**TEXTE DE LA PAGE**
<<<<

Reprise
Ce serait la clé pour comprendre des « atermoiements » – ou ce qui peut passer pour tels – qui déroutent parfois même ses plus fervents supporters: ils y voient l’écho d’une défense sans faille de son successeur, alternant avec des critiques à peine voilées contre un pontificat aux antipodes du sien (30/6/2019, mis à jour le 1er/7)
«Continuons ensemble, tenons bon ensemble. J’ai confiance dans votre aide. Je demande votre indulgence si je me trompe, comme il peut arriver à tout homme, ou si vous ne comprenez pas ce que le Pape dit ou fait en conscience, ou à partir de la conscience de l’Eglise. Je vous demande votre confiance. Si nous restons unis, alors nous trouverons le bon chemin»
(Benoît XVI, 25 avril 2005, discours de remerciement à ses compatriotes bavarois)
Ce qui suit pourra paraître à certains dissonnant par rapport au ton habituel et revendiqué de ce site, voire irrévérencieux.L’affection et la vénération que je voue à Benoît XVI ne sont évidemment pas en cause, mais servir la vérité (ou plus banalement garder sa propre crédibilité) implique qu’on ne se comporte pas en « fan » inconditionnel et aveugle – ici, du Pape Emérite -, approuvant sans se poser de question tout ce qu’il dit et fait, ou ne fait pas . Ce serait pratiquer ce que l’on reproche aux autres de faire (suivez mon regard…), et surtout, ce ne serait pas rendre lui service: si tous ceux qui le suivent sont des « bénis oui oui« , il prêche dans le désert, et sa prédication n’a pas plus de valeur que leur témoignage.
Or, il m’arrive de m’interroger – à l’instar de Marco Tosatti et de son invité récurrent, « Super Ex » -, comme ces jours-ci après le reportage du Corriere. De m’interroger avant tout sur moi, bien sûr (et si je me trompais totalement?) mais aussi sur lui (que veut-il nous dire exactement? se pourrait-il qu’il soit dans l’erreur?). On objectera – et c’est ce que j’essaie de faire – qu’il sait mieux que nous (qui en réalité ne savons pas grand chose) ce qui se passe, et qu’une vie de familiarité avec le Seigneur à travers la prière le rend mieux équipé que quiconque pour y faire face. Certes.
Quoi qu’il en soit, on peut opposer une foule d’arguments à Tosatti et Super Ex (en particulier, que Joseph Ratzinger puis Benoît XVI n’ait jamais été un combattant est une opinion qui n’engage qu’eux, tout dépend du sens que l’on donne au mot combattant), mais on doit reconnaître que leurs critiques visant ses sorties publiques récentes ne sont pas totalement infondées.
Mais avant de les lire, il est intéressant de prendre connaissance de ce qu’écrit, au sujet de cet entretien avec le Corriere, une des collègues de Marco Tosatti, Angela Ambrogetti: journaliste honnête et fiable, malheureusement devenue comme beaucoup de ses collègues, depuis un certain 13 mars 2013, et surtout son accession à la direction de l’agence d’information religieuse ACI, l’archétype du « journaliste de régime ».

>>>>

**EXERCICES**
1. Relevez toutes les personnes que le texte sur Benoît XVI désigne par un nom propre ou un pseudonyme.
2. D'après le texte sur Benoît XVI, à quelle date a eu lieu le discours de remerciement cité en exergue ?
3. Recopiez le passage du texte sur Benoît XVI qui s'ouvre sur les mots contenant « (Benoît XVI, 25 » et se clôt sur « que leur témoignage. », en substituant « indéfectible » à « inconditionnel ».
Le listing ne sert à aucun de ces exercices.

**DONNÉES ENREGISTRÉES**
<<<<

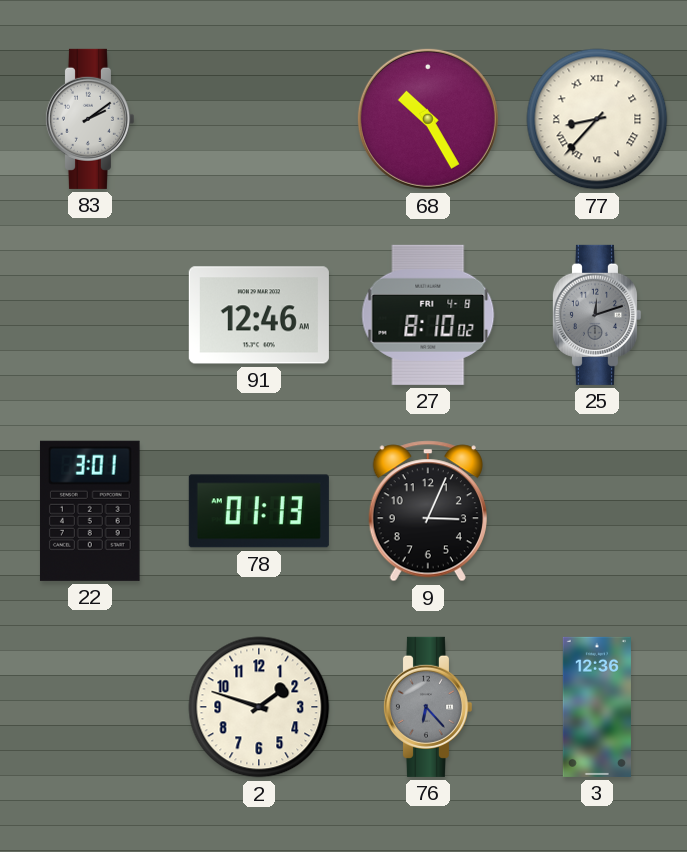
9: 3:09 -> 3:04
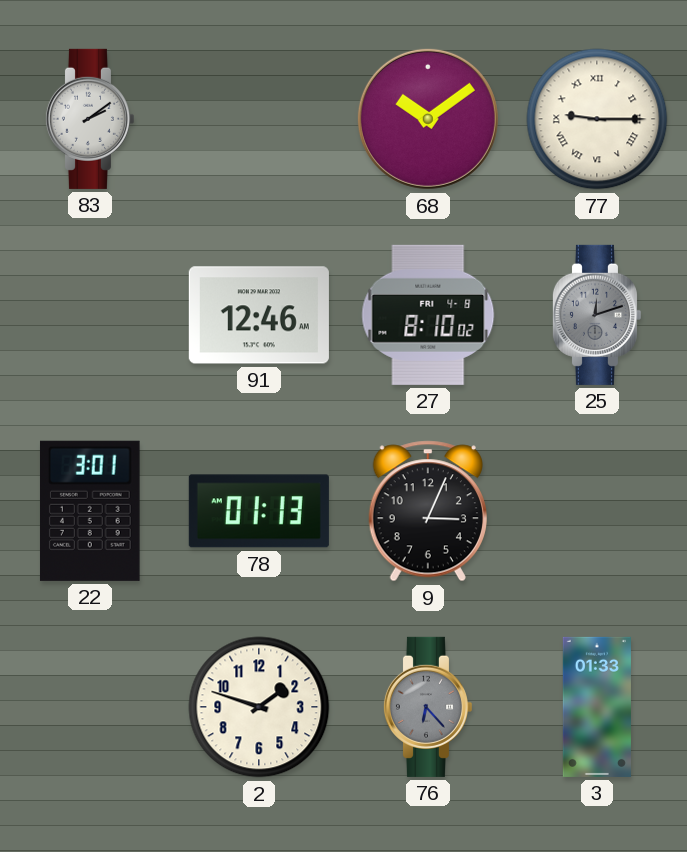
68: 10:25 -> 10:09
77: 8:37 -> 9:15
3: 12:36 -> 01:33
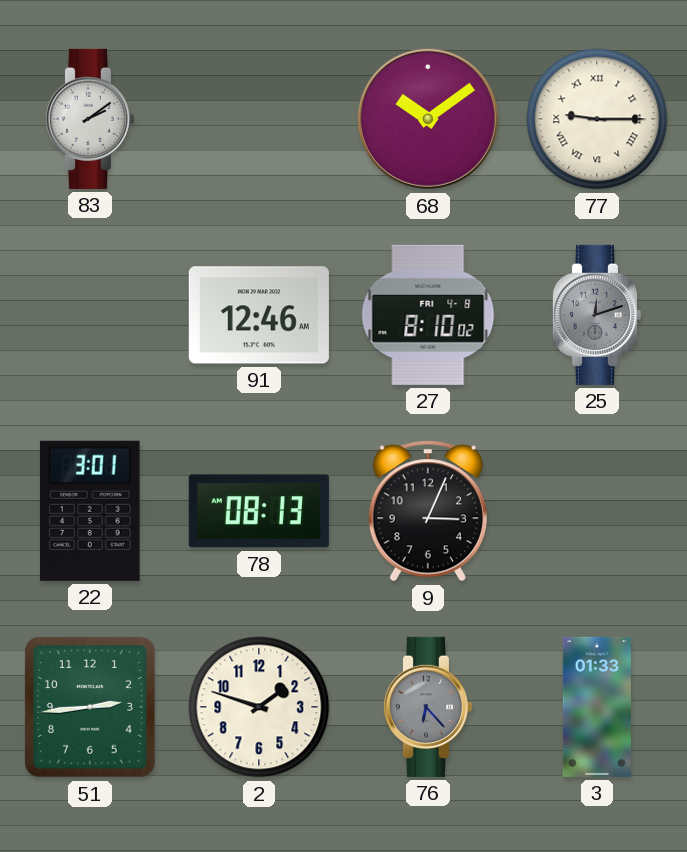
78: 01:13 -> 08:13
51: none -> 2:44
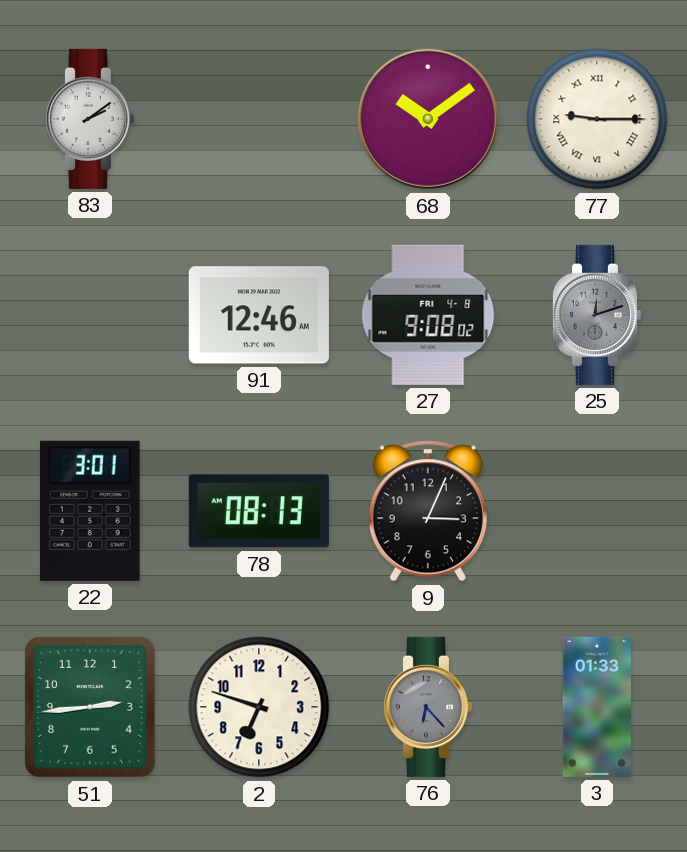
27: 8:10 -> 9:08
2: 1:48 -> 6:48
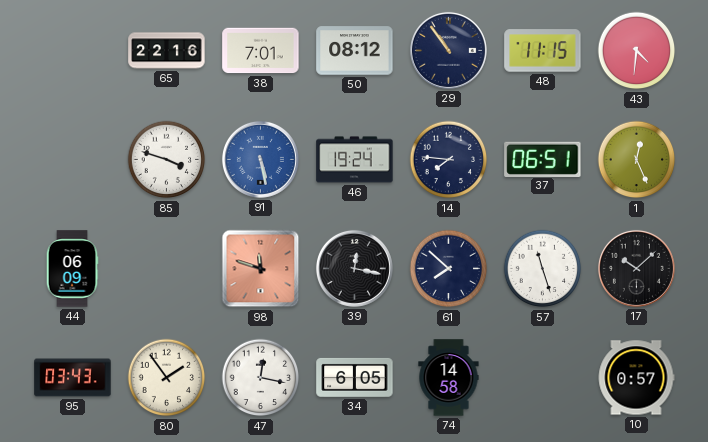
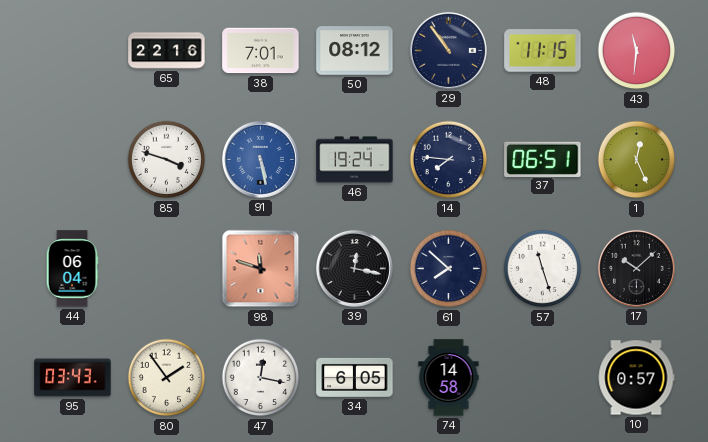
43: 4:31 -> 11:31
44: 06:09 -> 06:04
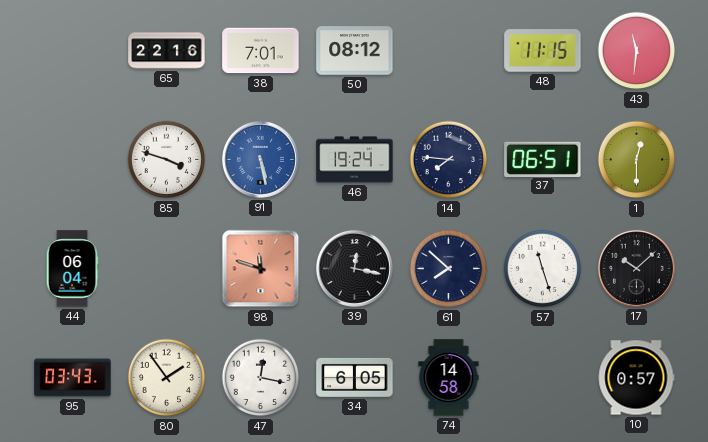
29: 10:54 -> none
1: 12:26 -> 12:30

>>>>

**CORRIGÉS**
1. Benoît XVI (aussi nommé Joseph Ratzinger), Marco Tosatti, « Super Ex », Angela Ambrogetti.

2. Le 25 avril 2005.

3.
(Benoît XVI, 25 avril 2005, discours de remerciement à ses compatriotes bavarois)
Ce qui suit pourra paraître à certains dissonnant par rapport au ton habituel et revendiqué de ce site, voire irrévérencieux.L’affection et la vénération que je voue à Benoît XVI ne sont évidemment pas en cause, mais servir la vérité (ou plus banalement garder sa propre crédibilité) implique qu’on ne se comporte pas en « fan » indéfectible et aveugle – ici, du Pape Emérite -, approuvant sans se poser de question tout ce qu’il dit et fait, ou ne fait pas . Ce serait pratiquer ce que l’on reproche aux autres de faire (suivez mon regard…), et surtout, ce ne serait pas rendre lui service: si tous ceux qui le suivent sont des « bénis oui oui« , il prêche dans le désert, et sa prédication n’a pas plus de valeur que leur témoignage.